[Data to examine — start]

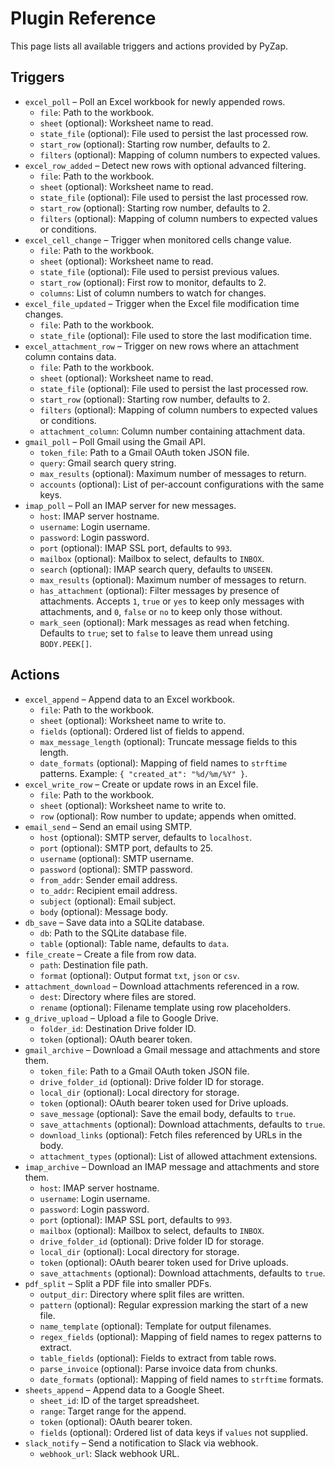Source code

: # Plugin Reference

This page lists all available triggers and actions provided by PyZap.

## Triggers

- `excel_poll` – Poll an Excel workbook for newly appended rows.
  - `file`: Path to the workbook.
  - `sheet` (optional): Worksheet name to read.
  - `state_file` (optional): File used to persist the last processed row.
  - `start_row` (optional): Starting row number, defaults to 2.
  - `filters` (optional): Mapping of column numbers to expected values.
- `excel_row_added` – Detect new rows with optional advanced filtering.
  - `file`: Path to the workbook.
  - `sheet` (optional): Worksheet name to read.
  - `state_file` (optional): File used to persist the last processed row.
  - `start_row` (optional): Starting row number, defaults to 2.
  - `filters` (optional): Mapping of column numbers to expected values or conditions.
- `excel_cell_change` – Trigger when monitored cells change value.
  - `file`: Path to the workbook.
  - `sheet` (optional): Worksheet name to read.
  - `state_file` (optional): File used to persist previous values.
  - `start_row` (optional): First row to monitor, defaults to 2.
  - `columns`: List of column numbers to watch for changes.
- `excel_file_updated` – Trigger when the Excel file modification time changes.
  - `file`: Path to the workbook.
  - `state_file` (optional): File used to store the last modification time.
- `excel_attachment_row` – Trigger on new rows where an attachment column contains data.
  - `file`: Path to the workbook.
  - `sheet` (optional): Worksheet name to read.
  - `state_file` (optional): File used to persist the last processed row.
  - `start_row` (optional): Starting row number, defaults to 2.
  - `filters` (optional): Mapping of column numbers to expected values or conditions.
  - `attachment_column`: Column number containing attachment data.
- `gmail_poll` – Poll Gmail using the Gmail API.
  - `token_file`: Path to a Gmail OAuth token JSON file.
  - `query`: Gmail search query string.
  - `max_results` (optional): Maximum number of messages to return.
  - `accounts` (optional): List of per-account configurations with the same keys.
- `imap_poll` – Poll an IMAP server for new messages.
  - `host`: IMAP server hostname.
  - `username`: Login username.
  - `password`: Login password.
  - `port` (optional): IMAP SSL port, defaults to `993`.
  - `mailbox` (optional): Mailbox to select, defaults to `INBOX`.
  - `search` (optional): IMAP search query, defaults to `UNSEEN`.
  - `max_results` (optional): Maximum number of messages to return.
  - `has_attachment` (optional): Filter messages by presence of attachments.
    Accepts `1`, `true` or `yes` to keep only messages with attachments, and `0`,
    `false` or `no` to keep only those without.
  - `mark_seen` (optional): Mark messages as read when fetching. Defaults to
    `true`; set to `false` to leave them unread using `BODY.PEEK[]`.

## Actions

- `excel_append` – Append data to an Excel workbook.
  - `file`: Path to the workbook.
  - `sheet` (optional): Worksheet name to write to.
  - `fields` (optional): Ordered list of fields to append.
  - `max_message_length` (optional): Truncate message fields to this length.
  - `date_formats` (optional): Mapping of field names to `strftime` patterns.
    Example: `{ "created_at": "%d/%m/%Y" }`.
- `excel_write_row` – Create or update rows in an Excel file.
  - `file`: Path to the workbook.
  - `sheet` (optional): Worksheet name to write to.
  - `row` (optional): Row number to update; appends when omitted.
- `email_send` – Send an email using SMTP.
  - `host` (optional): SMTP server, defaults to `localhost`.
  - `port` (optional): SMTP port, defaults to 25.
  - `username` (optional): SMTP username.
  - `password` (optional): SMTP password.
  - `from_addr`: Sender email address.
  - `to_addr`: Recipient email address.
  - `subject` (optional): Email subject.
  - `body` (optional): Message body.
- `db_save` – Save data into a SQLite database.
  - `db`: Path to the SQLite database file.
  - `table` (optional): Table name, defaults to `data`.
- `file_create` – Create a file from row data.
  - `path`: Destination file path.
  - `format` (optional): Output format `txt`, `json` or `csv`.
- `attachment_download` – Download attachments referenced in a row.
  - `dest`: Directory where files are stored.
  - `rename` (optional): Filename template using row placeholders.
- `g_drive_upload` – Upload a file to Google Drive.
  - `folder_id`: Destination Drive folder ID.
  - `token` (optional): OAuth bearer token.
- `gmail_archive` – Download a Gmail message and attachments and store them.
  - `token_file`: Path to a Gmail OAuth token JSON file.
  - `drive_folder_id` (optional): Drive folder ID for storage.
  - `local_dir` (optional): Local directory for storage.
  - `token` (optional): OAuth bearer token used for Drive uploads.
  - `save_message` (optional): Save the email body, defaults to `true`.
  - `save_attachments` (optional): Download attachments, defaults to `true`.
  - `download_links` (optional): Fetch files referenced by URLs in the body.
  - `attachment_types` (optional): List of allowed attachment extensions.
- `imap_archive` – Download an IMAP message and attachments and store them.
  - `host`: IMAP server hostname.
  - `username`: Login username.
  - `password`: Login password.
  - `port` (optional): IMAP SSL port, defaults to `993`.
  - `mailbox` (optional): Mailbox to select, defaults to `INBOX`.
  - `drive_folder_id` (optional): Drive folder ID for storage.
  - `local_dir` (optional): Local directory for storage.
  - `token` (optional): OAuth bearer token used for Drive uploads.
  - `save_attachments` (optional): Download attachments, defaults to `true`.
- `pdf_split` – Split a PDF file into smaller PDFs.
  - `output_dir`: Directory where split files are written.
  - `pattern` (optional): Regular expression marking the start of a new file.
  - `name_template` (optional): Template for output filenames.
  - `regex_fields` (optional): Mapping of field names to regex patterns to extract.
  - `table_fields` (optional): Fields to extract from table rows.
  - `parse_invoice` (optional): Parse invoice data from chunks.
  - `date_formats` (optional): Mapping of field names to `strftime` formats.
- `sheets_append` – Append data to a Google Sheet.
  - `sheet_id`: ID of the target spreadsheet.
  - `range`: Target range for the append.
  - `token` (optional): OAuth bearer token.
  - `fields` (optional): Ordered list of data keys if `values` not supplied.
- `slack_notify` – Send a notification to Slack via webhook.
  - `webhook_url`: Slack webhook URL.

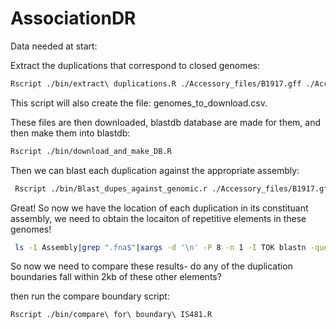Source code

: # AssociationDR

Data needed at start:


Extract the duplications that correspond to closed genomes:

```bash
Rscript ./bin/extract\ duplications.R ./Accessory_files/B1917.gff ./Accessory_files/all_CNVs_tidy.csv ./Accessory_files/genomes_proks\ \(1\).csv ./Accessory_files/B1917.fna
```
This script will also create the file: genomes_to_download.csv.

These files are then downloaded, blastdb database are made for them, and then make them into blastdb:

```bash
Rscript ./bin/download_and_make_DB.R
```

Then we can blast each duplication against the appropriate assembly:

```bash
 Rscript ./bin/Blast_dupes_against_genomic.r ./Accessory_files/B1917.gff ./Accessory_files/SraRunTable\ \(6\).txt ./Accessory_files/all_CNVs_tidy.csv ./Accessory_files/genomes_proks\ \(1\).csv
```

Great! So now we have the location of each duplication in its constituant assembly, we need to obtain the locaiton of repetitive elements in these genomes!

```bash
 ls -1 Assembly|grep ".fna$"|xargs -d '\n' -P 8 -n 1 -I TOK blastn -query ./blast_queries/all_blast -subject ./Assembly/TOK -outfmt 6 -qcov_hsp_perc 70 -out Rep_elements_blast_results/TOK_blast_rep_elements.txt
```

So now we need to compare these results- do any of the duplication boundaries fall within 2kb of these other elements?

then run the compare boundary script:

```bash
Rscript ./bin/compare\ for\ boundary\ IS481.R
```
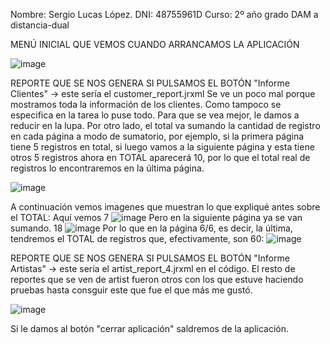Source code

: Nombre: Sergio Lucas López. DNI: 48755961D Curso: 2º año grado DAM a distancia-dual

MENÚ INICIAL QUE VEMOS CUANDO ARRANCAMOS LA APLICACIÓN

![image](https://github.com/user-attachments/assets/7fa1f943-425c-46ec-a5ad-47965722e5bb)

REPORTE QUE SE NOS GENERA SI PULSAMOS EL BOTÓN "Informe Clientes" -> este sería el customer_report.jrxml
Se ve un poco mal porque mostramos toda la información de los clientes. Como tampoco se especifica en la tarea lo puse todo. Para que se vea mejor, le damos a reducir en la lupa.
Por otro lado, el total va sumando la cantidad de registro en cada página a modo de sumatorio, por ejemplo, si la primera página tiene 5 registros en total, si luego vamos a la siguiente
página y esta tiene otros 5 registros ahora en TOTAL aparecerá 10, por lo que el total real de registros lo encontraremos en la última página.

![image](https://github.com/user-attachments/assets/9d1e2fb0-4e75-4167-a707-f0c08a182900)

A continuación vemos imagenes que muestran lo que expliqué antes sobre el TOTAL:
Aquí vemos 7
![image](https://github.com/user-attachments/assets/da848bbd-d795-4c5b-9b68-3096c0c7f492)
Pero en la siguiente página ya se van sumando. 18
![image](https://github.com/user-attachments/assets/4cce254e-2f03-4bdd-8e93-db6f5d022eb5)
Por lo que en la página 6/6, es decir, la última, tendremos el TOTAL de registros que, efectivamente, son 60:
![image](https://github.com/user-attachments/assets/b067050f-1273-489d-b237-1efb5b07e90b)



REPORTE QUE SE NOS GENERA SI PULSAMOS EL BOTÓN "Informe Artistas" -> este sería el artist_report_4.jrxml en el código. El resto de reportes que se ven de artist fueron otros con los que
estuve haciendo pruebas hasta consguir este que fue el que más me gustó.

![image](https://github.com/user-attachments/assets/ca459c49-d6a0-4ae0-84d9-30aad46ad8fd)

Si le damos al botón "cerrar aplicación" saldremos de la aplicación.


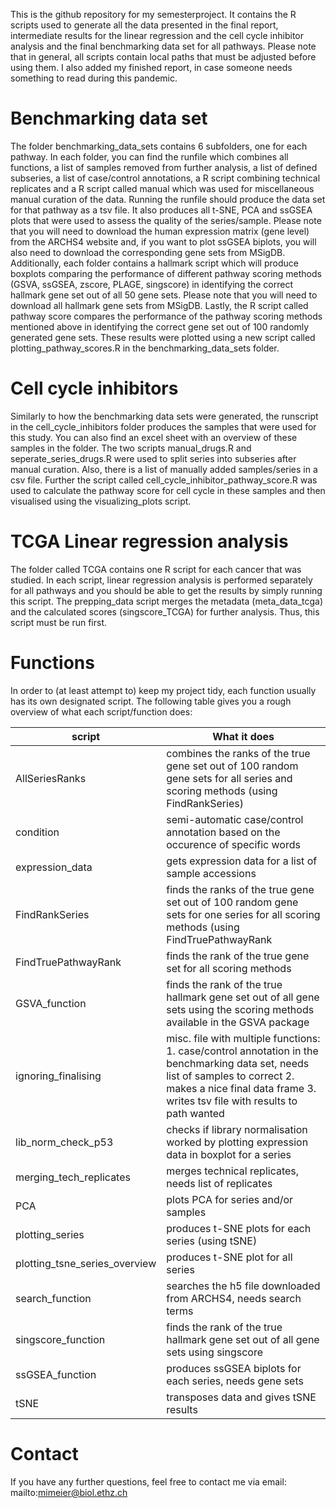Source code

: This is the github repository for my semesterproject. It contains the R scripts used to generate all the data presented in the final report, intermediate results for the linear regression and the cell cycle inhibitor analysis and the final benchmarking data set for all pathways. Please note that in general, all scripts contain local paths that must be adjusted before using them. I also added my finished report, in case someone needs something to read during this pandemic.

# Benchmarking data set
The folder benchmarking_data_sets contains 6 subfolders, one for each pathway. In each folder, you can find the runfile which combines all functions, a list of samples removed from further analysis, a list of defined subseries, a list of case/control annotations, a R script combining technical replicates and a R script called manual which was used for miscellaneous manual curation of the data. Running the runfile should produce the data set for that pathway as a tsv file. It also produces all t-SNE, PCA and ssGSEA plots that were used to assess the quality of the series/sample. Please note that you will need to download the human expression matrix (gene level) from the ARCHS4 website and, if you want to plot ssGSEA biplots, you will also need to download the corresponding gene sets from MSigDB.
Additionally, each folder contains a hallmark script which will produce boxplots comparing the performance of different pathway scoring methods (GSVA, ssGSEA, zscore, PLAGE, singscore) in identifying the correct hallmark gene set out of all 50 gene sets. Please note that you will need to download all hallmark gene sets from MSigDB. 
Lastly, the R script called pathway score compares the performance of the pathway scoring methods mentioned above in identifying the correct gene set out of 100 randomly generated gene sets. These results were plotted using a new script called plotting_pathway_scores.R in the benchmarking_data_sets folder. 

# Cell cycle inhibitors
Similarly to how the benchmarking data sets were generated, the runscript in the cell_cycle_inhibitors folder produces the samples that were used for this study. You can also find an excel sheet with an overview of these samples in the folder. The two scripts manual_drugs.R and seperate_series_drugs.R were used to split series into subseries after manual curation. Also, there is a list of manually added samples/series in a csv file. Further the script called cell_cycle_inhibitor_pathway_score.R was used to calculate the pathway score for cell cycle in these samples and then visualised using the visualizing_plots script.

# TCGA Linear regression analysis
The folder called TCGA contains one R script for each cancer that was studied. In each script, linear regression analysis is performed separately for all pathways and you should be able to get the results by simply running this script. The prepping_data script merges the metadata (meta_data_tcga) and the calculated scores (singscore_TCGA) for further analysis. Thus, this script must be run first.

# Functions
In order to (at least attempt to) keep my project tidy, each function usually has its own designated script. The following table gives you a rough overview of what each script/function does:

| script | What it does | 
| --- | --- |
| AllSeriesRanks | combines the ranks of the true gene set out of 100 random gene sets for all series and scoring methods (using FindRankSeries) |
|condition | semi-automatic case/control annotation based on the occurence of specific words |
| expression_data | gets expression data for a list of sample accessions|
| FindRankSeries |  finds the ranks of the true gene set out of 100 random gene sets for one series for all scoring methods (using FindTruePathwayRank |
| FindTruePathwayRank | finds the rank of the true gene set for all scoring methods | 
| GSVA_function | finds the rank of the true hallmark gene set out of all gene sets using the scoring methods available in the GSVA package | 
| ignoring_finalising | misc. file with multiple functions: 1. case/control annotation in the benchmarking data set, needs list of samples to correct 2. makes a nice final data frame 3. writes tsv file with results to path wanted |
| lib_norm_check_p53 | checks if library normalisation worked by plotting expression data in boxplot for a series |
| merging_tech_replicates | merges technical replicates, needs list of replicates | normalise_scale | two functions: 1. library normalisation (upper quantile UQ or centred-log-ratio CLR), log transformation and gene length correction (did not work on this data set) 2. defines expression cutoff | 
| PCA | plots PCA for series and/or samples |
| plotting_series | produces t-SNE plots for each series (using tSNE) | 
| plotting_tsne_series_overview | produces t-SNE plot for all series | 
| search_function | searches the h5 file downloaded from ARCHS4, needs search terms | 
| singscore_function |  finds the rank of the true hallmark gene set out of all gene sets using singscore | 
| ssGSEA_function | produces ssGSEA biplots for each series, needs gene sets | 
| tSNE | transposes data and gives tSNE results |

# Contact
If you have any further questions, feel free to contact me via email: mailto:mimeier@biol.ethz.ch
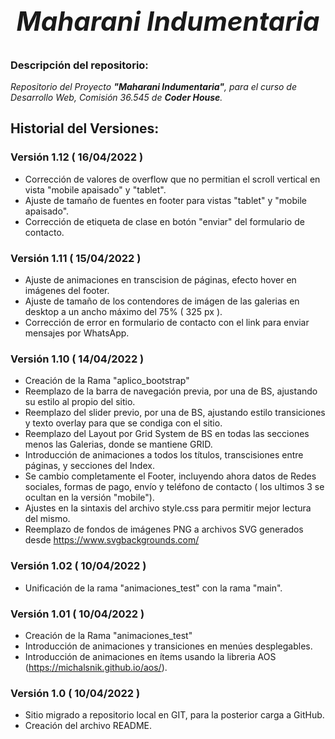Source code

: # *<h2 align=center>**Maharani Indumentaria**</h2>*

### **Descripción del repositorio**:
*Repositorio del Proyecto **"Maharani Indumentaria"**, para el curso de Desarrollo Web, Comisión 36.545 de **Coder House**.*

## **Historial del Versiones**:

### Versión 1.12 ( 16/04/2022 )
- Corrección de valores de overflow que no permitian el scroll vertical en vista "mobile apaisado" y "tablet".
- Ajuste de tamaño de fuentes en footer para vistas "tablet" y "mobile apaisado".
- Corrección de etiqueta de clase en botón "enviar" del formulario de contacto. 

### Versión 1.11 ( 15/04/2022 )
- Ajuste de animaciones en transcision de páginas, efecto hover en imágenes del footer.
- Ajuste de tamaño de los contendores de imágen de las galerias en desktop a un ancho máximo del 75% ( 325 px ).
- Corrección de error en formulario de contacto con el link para enviar mensajes por WhatsApp.

### Versión 1.10 ( 14/04/2022 )
- Creación de la Rama "aplico_bootstrap"
- Reemplazo de la barra de navegación previa, por una de BS, ajustando su estilo al propio del sitio.
- Reemplazo del slider previo, por una de BS, ajustando estilo transiciones y texto overlay para que se condiga con el sitio.
- Reemplazo del Layout por Grid System de BS en todas las secciones menos las Galerias, donde se mantiene GRID.
- Introducción de animaciones a todos los títulos, transcisiones entre páginas, y secciones del Index.
- Se cambio completamente el Footer, incluyendo ahora datos de Redes sociales, formas de pago, envío y teléfono de contacto ( los ultimos 3 se ocultan en la versión "mobile").
- Ajustes en la sintaxis del archivo style.css para permitir mejor lectura del mismo.
- Reemplazo de fondos de imágenes PNG a archivos SVG generados desde https://www.svgbackgrounds.com/

### Versión 1.02 ( 10/04/2022 )
- Unificación de la rama "animaciones_test" con la rama "main".

### Versión 1.01 ( 10/04/2022 )
- Creación de la Rama "animaciones_test"
- Introducción de animaciones y transiciones en menúes desplegables.
- Introducción de animaciones en ítems usando la libreria AOS (https://michalsnik.github.io/aos/).

### Versión 1.0 ( 10/04/2022 )
- Sitio migrado a repositorio local en GIT, para la posterior carga a GitHub.
- Creación del archivo README.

[Data to examine — finish]

*What is being asked*. Restate word for word the entries above, starting at the line with "defaults to 25." and ending at the line with "(optional): Save the", inclusive, and no others.

*Written response*.
  - `port` (optional): SMTP port, defaults to 25.
  - `username` (optional): SMTP username.
  - `password` (optional): SMTP password.
  - `from_addr`: Sender email address.
  - `to_addr`: Recipient email address.
  - `subject` (optional): Email subject.
  - `body` (optional): Message body.
- `db_save` – Save data into a SQLite database.
  - `db`: Path to the SQLite database file.
  - `table` (optional): Table name, defaults to `data`.
- `file_create` – Create a file from row data.
  - `path`: Destination file path.
  - `format` (optional): Output format `txt`, `json` or `csv`.
- `attachment_download` – Download attachments referenced in a row.
  - `dest`: Directory where files are stored.
  - `rename` (optional): Filename template using row placeholders.
- `g_drive_upload` – Upload a file to Google Drive.
  - `folder_id`: Destination Drive folder ID.
  - `token` (optional): OAuth bearer token.
- `gmail_archive` – Download a Gmail message and attachments and store them.
  - `token_file`: Path to a Gmail OAuth token JSON file.
  - `drive_folder_id` (optional): Drive folder ID for storage.
  - `local_dir` (optional): Local directory for storage.
  - `token` (optional): OAuth bearer token used for Drive uploads.
  - `save_message` (optional): Save the email body, defaults to `true`.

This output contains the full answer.